Like Michael Foucault and Gayle Rubin, Possession, Oscar & Lucinda, and Waterland all condemn Victorian attitudes toward sexuality, managing to include almost all the activities Victorian medical, legal, and social forces deemed improper: chastity is broken (all three), masturbation occurs among the young (Waterland), there are obscene literature and nude paintings (Oscar & Lucinda), and abortion occurs or is rumored to occur in both Waterland and Possession. Clearly, Carey, Byatt, and Swift are invested in contesting the domination of a "Victorian regime" of sexuality.

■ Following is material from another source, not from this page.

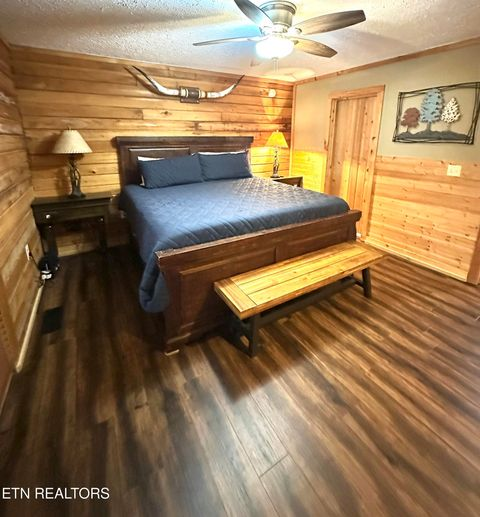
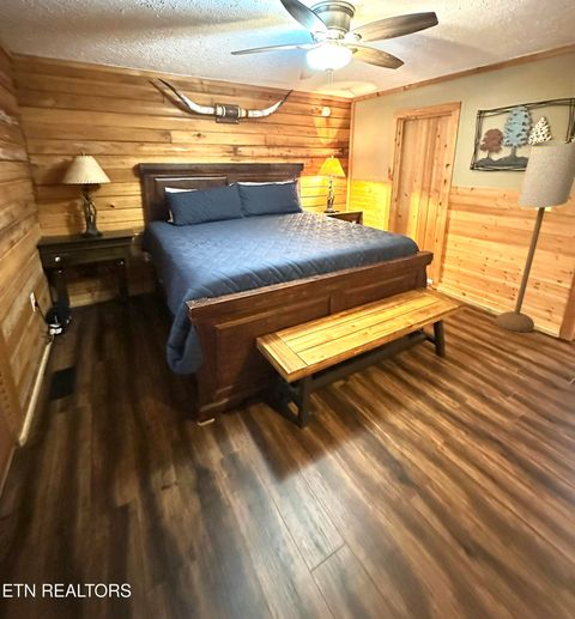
+ floor lamp [495,136,575,333]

Although Waterland, Oscar & Lucinda, and Possession each assume a certain degree of familiarity with Victorian literature, the rich material descriptions of even the grotesque elements of nineteenth-century social life, including Victorian sexual life, is indisputably modern. Indeed, Byatt, Carey, and Swift's modes of modern address render their texts significantly revised versions of Victorian literature, even when their subjects are strictly Victorian. Granted, material specificity is a descriptive style that was often utilized by the Victorians; however, the detailed descriptions of incest in Waterland, the focus on gambling and sexual organs in Oscar & Lucinda, and the adulterous relationship in Possession would all be considered moderately perverse or deviant regardless of the time period in which each novel was set. The fact that the novels are, in fact, fictionalized accounts of Victorian life that rely on narrative representations of perverse or improper sexual activity suggests that either the authors are pointing up the hypocrisy they believed characterized Victorians or that they are in some way taking pleasure in discursively (re)inserting sexuality into the repression of the period, repeating precisely the error that Foucault identified as symptomatic in modern discussions and progress narratives of sexuality.
An instructive example of one especially anti-Foucauldian historical reconstruction of the Victorian period occurs in feminist historian Bonnie G. Smith's discussion of the period's namesake. By quoting Queen Victoria's "premarital advice about getting through sexual intercourse by 'thinking of Britain,'" Smith almost gleefully documents the hypocrisy in Victoria and Albert's "marital stability and prudent rule" when she reports that Victoria "disliked infants; they reminded her of frogs, constantly flapping their arms and legs. In public, however, she gave the impression of maternal devotion" (Smith 194, 181, 182). The sort of pleasure taken from Smith's feminist project seems to be similar to the pleasure undergirding the revelation of sexuality in Possession, Oscar & Lucinda, and Waterland. The fact that each of the novels both thematize and, to some extent, narrativize this pleasure further suggests that Carey, Swift, and Byatt may lean more toward the anti-Foucauldian end of the spectrum that historians such as Smith inhabit.